La vida antigua en Talará, tal como pudo vivirse en el pasado: sin fechas exactas, pero entre mulas, cántaros, aceite y campanas. Es un homenaje a las generaciones que habitaron el pueblo cuando todo se hacía con las manos y el tiempo se medía por las estaciones y los sonidos del día.

 

 

“Un día entero en Talará”

Tiempos antiguos

 

El día empezaba con el canto del gallo y el repique de la campana de la iglesia.

Antes del primer rayo de sol, las mujeres ya estaban encendiendo la lumbre.

Café de cebada, pan del día anterior, y un trozo de tocino colgado en la alacena.

La casa olía a humo, a jabón casero y a romero seco.

Los hombres se calzaban las alpargatas, cargaban el mulo y bajaban al campo.

Unos iban a los olivos, otros a las parras o al molino.

Las manos curtidas de tanto arar, de tanto cosechar.

Nadie decía “me voy a trabajar”.

Simplemente, salían.

Porque el trabajo era la vida.

Los niños bajaban la cuesta hasta la escuela con sus pizarras de madera.

El maestro llegaba andando desde otro pueblo.

Daba clases con paciencia,

y cuando algún chiquillo no sabía leer, le mandaba escribir su nombre diez veces en la tierra.

A media mañana, el pueblo quedaba en silencio.

Sólo se oía el goteo de la fuente,

el chirrido de las carretas

y algún ladrido al fondo.

Las mujeres bajaban al lavadero con cántaros a la cabeza,

se sentaban en la piedra

y mientras restregaban la ropa,

cantaban coplas,

compartían recetas

y se pasaban noticias:

—“El hijo de la Petra se va a la mili.”

—“Dicen que han visto al lobo en la loma.”

—“La luna nueva trae agua.”

A mediodía, todos volvían.

Se comía en familia, a la sombra, con lo que había.

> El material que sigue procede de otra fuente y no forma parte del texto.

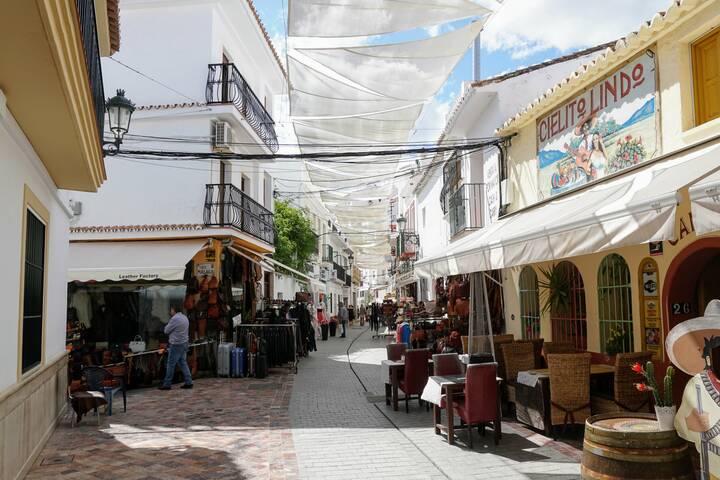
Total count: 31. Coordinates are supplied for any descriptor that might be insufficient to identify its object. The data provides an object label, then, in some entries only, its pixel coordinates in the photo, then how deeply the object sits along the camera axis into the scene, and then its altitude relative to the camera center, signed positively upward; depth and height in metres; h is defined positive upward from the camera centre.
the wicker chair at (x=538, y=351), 9.90 -0.99
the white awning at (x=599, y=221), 4.88 +0.67
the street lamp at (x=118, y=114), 9.95 +3.01
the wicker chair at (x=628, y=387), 6.79 -1.09
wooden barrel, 4.24 -1.17
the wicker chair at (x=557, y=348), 9.09 -0.86
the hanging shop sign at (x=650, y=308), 7.92 -0.25
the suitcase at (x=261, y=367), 14.55 -1.73
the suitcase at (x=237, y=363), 14.66 -1.64
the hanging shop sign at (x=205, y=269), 16.20 +0.72
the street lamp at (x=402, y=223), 29.14 +3.50
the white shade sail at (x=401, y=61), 11.70 +4.68
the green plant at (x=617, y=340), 8.67 -0.72
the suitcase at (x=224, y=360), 14.75 -1.58
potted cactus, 4.40 -0.84
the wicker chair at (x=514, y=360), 8.89 -1.01
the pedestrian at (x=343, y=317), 30.53 -1.23
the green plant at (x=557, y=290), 10.45 +0.02
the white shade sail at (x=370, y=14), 10.18 +4.80
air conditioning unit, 17.06 +4.51
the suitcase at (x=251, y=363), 14.73 -1.65
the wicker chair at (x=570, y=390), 7.21 -1.20
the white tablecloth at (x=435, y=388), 7.75 -1.25
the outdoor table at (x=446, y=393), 7.46 -1.28
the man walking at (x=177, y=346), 12.75 -1.07
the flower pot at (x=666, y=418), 4.39 -0.93
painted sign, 7.98 +2.39
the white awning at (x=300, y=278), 20.04 +0.78
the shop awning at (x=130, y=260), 14.66 +0.99
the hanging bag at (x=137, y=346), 13.25 -1.08
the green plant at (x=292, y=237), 29.77 +2.92
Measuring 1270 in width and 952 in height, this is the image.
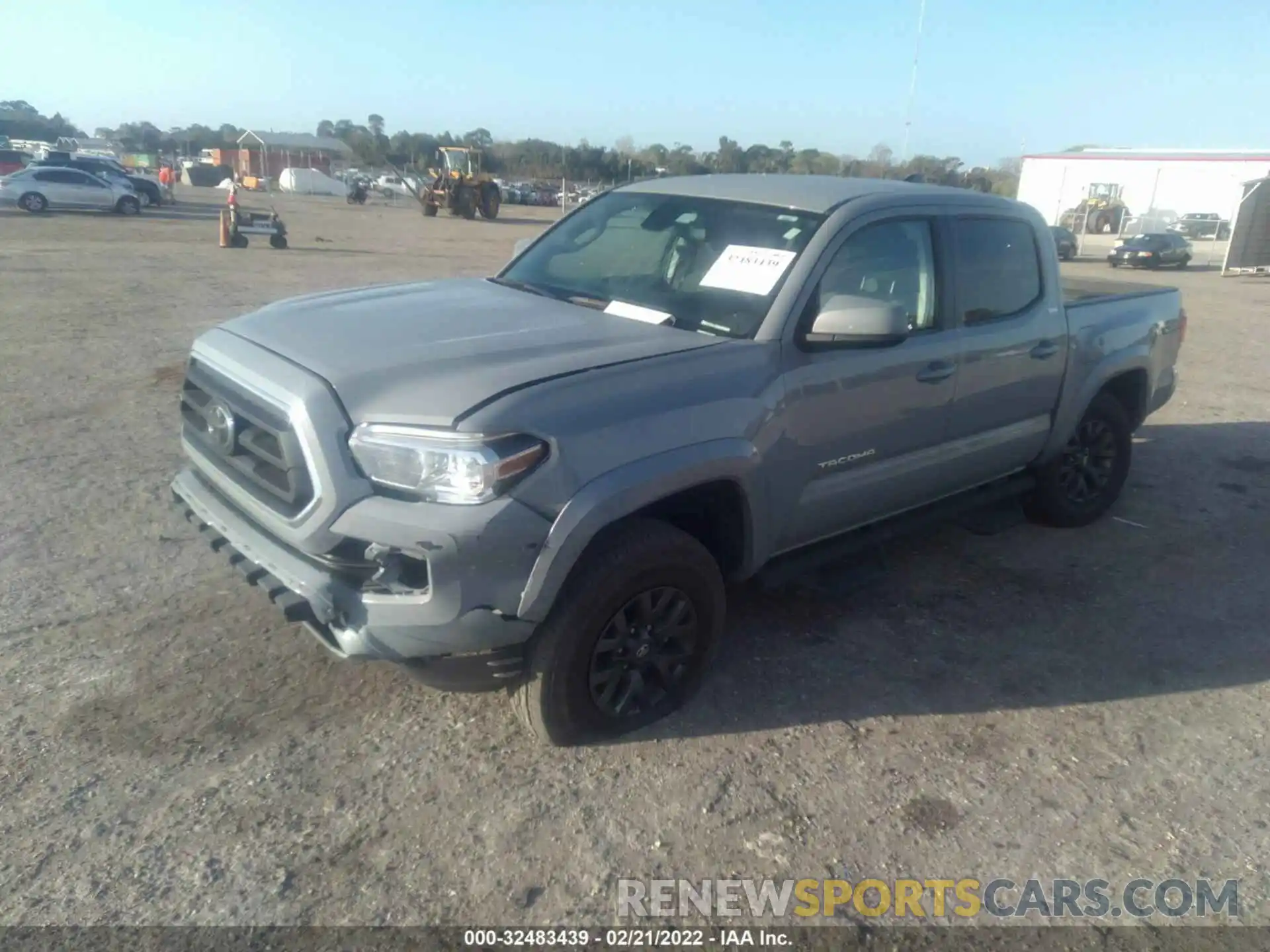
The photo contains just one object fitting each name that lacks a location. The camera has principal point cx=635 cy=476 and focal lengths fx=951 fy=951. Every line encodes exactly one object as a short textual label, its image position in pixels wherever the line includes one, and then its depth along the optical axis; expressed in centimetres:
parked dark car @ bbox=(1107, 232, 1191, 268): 2945
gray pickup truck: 282
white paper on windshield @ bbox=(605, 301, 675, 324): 372
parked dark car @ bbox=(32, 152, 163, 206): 3603
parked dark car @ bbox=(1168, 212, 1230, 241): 3984
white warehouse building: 4528
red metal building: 7800
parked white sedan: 3011
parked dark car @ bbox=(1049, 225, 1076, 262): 3011
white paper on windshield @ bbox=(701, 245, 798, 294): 370
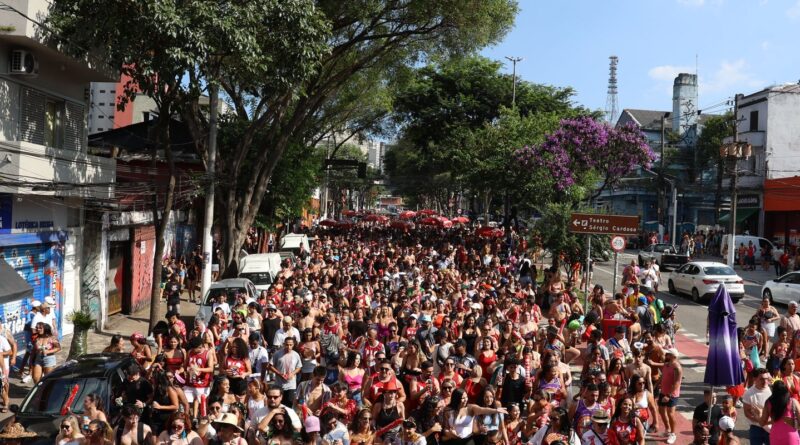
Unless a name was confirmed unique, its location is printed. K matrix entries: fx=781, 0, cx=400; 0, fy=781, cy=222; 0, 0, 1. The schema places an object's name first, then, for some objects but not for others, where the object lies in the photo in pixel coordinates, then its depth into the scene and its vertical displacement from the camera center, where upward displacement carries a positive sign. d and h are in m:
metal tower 124.94 +22.15
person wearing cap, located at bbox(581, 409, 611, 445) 8.09 -2.19
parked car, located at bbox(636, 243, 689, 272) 34.81 -1.64
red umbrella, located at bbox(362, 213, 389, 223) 65.69 -0.57
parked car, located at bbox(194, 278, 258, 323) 18.17 -2.04
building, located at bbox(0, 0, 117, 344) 14.77 +0.74
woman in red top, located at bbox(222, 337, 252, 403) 10.98 -2.20
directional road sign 19.59 -0.13
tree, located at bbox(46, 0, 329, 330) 14.45 +3.22
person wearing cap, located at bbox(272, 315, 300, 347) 12.58 -2.00
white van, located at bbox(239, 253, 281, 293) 23.44 -1.90
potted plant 14.71 -2.53
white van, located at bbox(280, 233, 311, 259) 33.71 -1.55
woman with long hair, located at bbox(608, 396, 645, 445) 8.18 -2.19
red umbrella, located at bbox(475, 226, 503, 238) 38.69 -0.84
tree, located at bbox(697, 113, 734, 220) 58.62 +6.53
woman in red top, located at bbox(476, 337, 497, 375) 11.45 -2.07
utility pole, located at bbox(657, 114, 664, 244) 59.08 +2.36
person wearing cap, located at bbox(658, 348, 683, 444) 10.73 -2.34
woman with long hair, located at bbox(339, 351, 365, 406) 10.12 -2.13
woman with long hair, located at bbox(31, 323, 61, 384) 12.95 -2.49
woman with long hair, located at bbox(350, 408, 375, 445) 8.16 -2.29
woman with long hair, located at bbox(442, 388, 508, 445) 8.61 -2.29
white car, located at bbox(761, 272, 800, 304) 23.44 -1.96
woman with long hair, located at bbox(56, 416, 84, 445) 7.82 -2.33
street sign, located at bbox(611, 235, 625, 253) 20.72 -0.65
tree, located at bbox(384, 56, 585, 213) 48.66 +7.12
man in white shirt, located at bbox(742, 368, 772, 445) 9.13 -2.12
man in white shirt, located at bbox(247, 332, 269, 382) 11.38 -2.20
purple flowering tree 32.03 +2.80
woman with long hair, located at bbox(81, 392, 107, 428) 8.45 -2.27
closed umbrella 10.80 -1.74
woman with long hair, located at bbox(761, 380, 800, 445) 8.50 -2.09
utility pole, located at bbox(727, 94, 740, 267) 32.24 +0.02
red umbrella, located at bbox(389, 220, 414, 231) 50.40 -0.84
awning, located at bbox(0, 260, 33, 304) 13.46 -1.53
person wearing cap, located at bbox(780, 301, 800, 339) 14.32 -1.78
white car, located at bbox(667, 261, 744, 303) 25.16 -1.88
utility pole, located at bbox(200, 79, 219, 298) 19.45 +0.42
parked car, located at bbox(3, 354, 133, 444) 9.16 -2.31
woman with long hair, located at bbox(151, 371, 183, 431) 9.53 -2.44
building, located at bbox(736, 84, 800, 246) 46.59 +4.33
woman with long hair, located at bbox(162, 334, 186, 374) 10.95 -2.12
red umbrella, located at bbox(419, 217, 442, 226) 45.47 -0.46
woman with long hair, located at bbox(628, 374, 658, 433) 9.41 -2.17
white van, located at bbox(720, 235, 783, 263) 40.97 -0.94
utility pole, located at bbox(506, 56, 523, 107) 48.47 +8.14
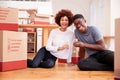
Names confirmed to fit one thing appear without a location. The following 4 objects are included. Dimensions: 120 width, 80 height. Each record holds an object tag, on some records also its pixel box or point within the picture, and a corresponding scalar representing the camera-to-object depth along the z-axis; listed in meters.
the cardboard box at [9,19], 2.64
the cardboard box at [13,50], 2.48
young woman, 2.99
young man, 2.62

Puchero, migas, habichuelas.

Después, siesta.

Sagrada.

Ni un alma por las calles.

Por la tarde, los mayores iban a la era, a apilar leña, a remendar herramientas.

Los niños jugaban en la plaza con un aro o una pelota hecha de trapo.

Y al caer la noche, el pueblo se llenaba de luz dorada,

de braseros encendidos,

y de charlas en la puerta.

Las estrellas salían puntuales.

Y alguien, siempre alguien, decía:

—“Qué silencio más bonito hace aquí.”